#### EXERCISE
From the line below that contains "right shoulder: (619, 309)" to the line that contains "left knee: (675, 367)", repeat every line exactly, both ends included, and nothing else.

#### DATA FOR ANALYSIS
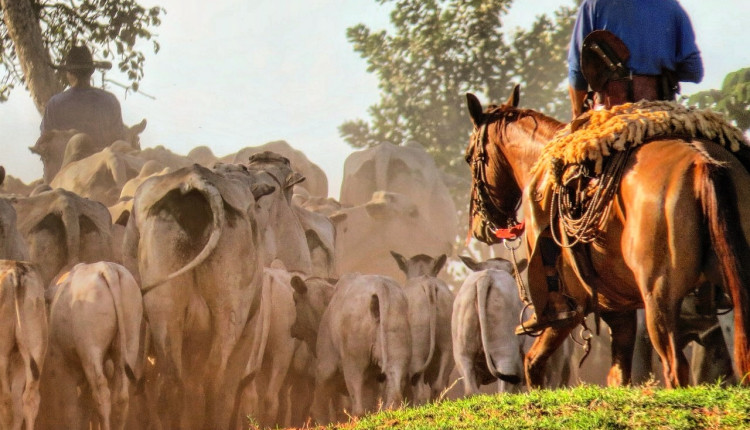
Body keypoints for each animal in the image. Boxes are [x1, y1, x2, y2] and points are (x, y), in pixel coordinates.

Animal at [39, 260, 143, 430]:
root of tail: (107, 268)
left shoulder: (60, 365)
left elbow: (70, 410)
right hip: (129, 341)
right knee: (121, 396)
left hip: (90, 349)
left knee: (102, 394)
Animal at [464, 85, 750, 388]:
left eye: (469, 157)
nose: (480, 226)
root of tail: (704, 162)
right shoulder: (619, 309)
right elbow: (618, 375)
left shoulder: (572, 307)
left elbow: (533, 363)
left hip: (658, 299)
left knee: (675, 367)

--

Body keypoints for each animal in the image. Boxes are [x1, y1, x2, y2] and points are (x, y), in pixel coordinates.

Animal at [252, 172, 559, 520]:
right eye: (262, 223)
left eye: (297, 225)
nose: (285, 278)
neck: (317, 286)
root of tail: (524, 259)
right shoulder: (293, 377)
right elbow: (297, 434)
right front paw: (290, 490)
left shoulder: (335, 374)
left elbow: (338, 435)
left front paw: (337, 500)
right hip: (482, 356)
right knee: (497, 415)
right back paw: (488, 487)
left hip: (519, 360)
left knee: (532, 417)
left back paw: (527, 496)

#### EXERCISE RESULT
right shoulder: (619, 309)
right elbow: (618, 375)
left shoulder: (572, 307)
left elbow: (533, 363)
left hip: (658, 299)
left knee: (675, 367)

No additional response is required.